Below is some seriously fucked up video footage of Dick Cheney explaining the difficulty in invading Iraq. In this interview from April 15th, 1994, Cheney reveals the reasons why invading Baghdad and toppling Saddam Hussein wouldn't be a great idea. He also stipulates that "not very many" American soldiers' lives were worth losing to take out Saddam during the Gulf War.

Here's a partial transcript of his interview:

"It's a quagmire if you go that far and tried to take on Iraq. The other thing is casualties. Everyone was impressed with the fact that we were able to do our job with as few casualties as we had. But for the 146 Americans killed in action and their families, it wasn't a cheap war. And the question for the President in terms of whether we went on to Baghdad and took additional casualties in an effort to get Saddam Hussein was 'how many more dead Americans is Saddam worth?' and our judgment was 'not very many' and I think that we got it right."

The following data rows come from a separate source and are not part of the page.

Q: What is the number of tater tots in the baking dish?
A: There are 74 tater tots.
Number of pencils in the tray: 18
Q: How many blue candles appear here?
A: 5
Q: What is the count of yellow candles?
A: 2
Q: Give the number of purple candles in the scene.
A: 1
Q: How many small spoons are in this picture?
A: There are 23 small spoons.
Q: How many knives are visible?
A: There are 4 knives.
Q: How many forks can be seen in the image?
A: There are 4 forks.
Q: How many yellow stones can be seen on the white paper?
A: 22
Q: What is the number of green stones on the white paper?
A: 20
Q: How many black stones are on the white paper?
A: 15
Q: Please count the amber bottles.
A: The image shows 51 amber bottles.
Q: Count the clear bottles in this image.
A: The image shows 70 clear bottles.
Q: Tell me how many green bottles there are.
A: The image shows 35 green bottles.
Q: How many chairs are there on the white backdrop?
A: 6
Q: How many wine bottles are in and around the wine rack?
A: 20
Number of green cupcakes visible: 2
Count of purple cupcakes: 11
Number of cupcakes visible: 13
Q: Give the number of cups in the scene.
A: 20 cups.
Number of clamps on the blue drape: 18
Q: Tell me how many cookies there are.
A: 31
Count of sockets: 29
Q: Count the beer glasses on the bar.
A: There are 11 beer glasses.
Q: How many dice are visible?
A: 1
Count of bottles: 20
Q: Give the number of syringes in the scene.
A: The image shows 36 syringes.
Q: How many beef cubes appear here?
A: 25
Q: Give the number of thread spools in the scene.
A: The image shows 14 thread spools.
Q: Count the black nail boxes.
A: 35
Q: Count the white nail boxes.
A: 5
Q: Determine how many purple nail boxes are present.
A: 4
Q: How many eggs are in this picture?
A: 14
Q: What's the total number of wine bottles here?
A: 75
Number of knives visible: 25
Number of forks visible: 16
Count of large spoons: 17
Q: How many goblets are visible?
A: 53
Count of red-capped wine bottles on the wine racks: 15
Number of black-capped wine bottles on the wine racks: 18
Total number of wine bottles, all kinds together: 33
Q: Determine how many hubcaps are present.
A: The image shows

It's hard to believe that a man as principled as Dick Chaney would have a fundamental change of heart just six short years later after GW was in office. So I guess by "not very many," Chaney misspoke and really meant to say "3,000 more casualties."

And I'm sure it's a total coincidence that the very next year, Cheney -- who had no prior business experience -- left the Department of Defense to become the CEO of Halliburton Co., one of the biggest oil-services companies in the world. Under Cheney's leadership, Halliburton moved up from 73rd to 18th on the Pentagon's list of top contractors. The company garnered $2.3 billion in U.S. government contracts in 1995, which almost doubled the $1.2 billion it earned from the government previously. According to the Center for Public Integrity, under Cheney's leadership the company also received $1.5 billion worth of assistance that year from government-sponsored agencies such as OPIC (Overseas Private Investment Corporation) and the Export-Import Bank, a huge increase compared to the $100 million that the company had received in federal loans and guarantees in the five years prior to Cheney's arrival. Years later, during a vice presidential debate with Joe Lieberman in the 2000 campaign, Cheney increduously asserted that "the government has absolutely nothing to do" with his financial success as chairman of Halliburton Co.

Cheney's integrity can also be seen as Halliburton honorably plead guilty to criminal charges that Halliburton *allegedly* violated a U.S. ban on exports to Libya by selling Col. Qaddafi six pulse neutron generators, devices that can be used to detonate nuclear weapons for which Halliburton paid a stiff $3.8 million penalty to settle the *alleged* violations. Hello, that's almost a FOUR MILLION DOLLAR penalty they had to pay. And you can bet that they learned their lesson and that that would be the last time that Halliburton ever tried to pull anything shady with the U.S. Federal Government ever again.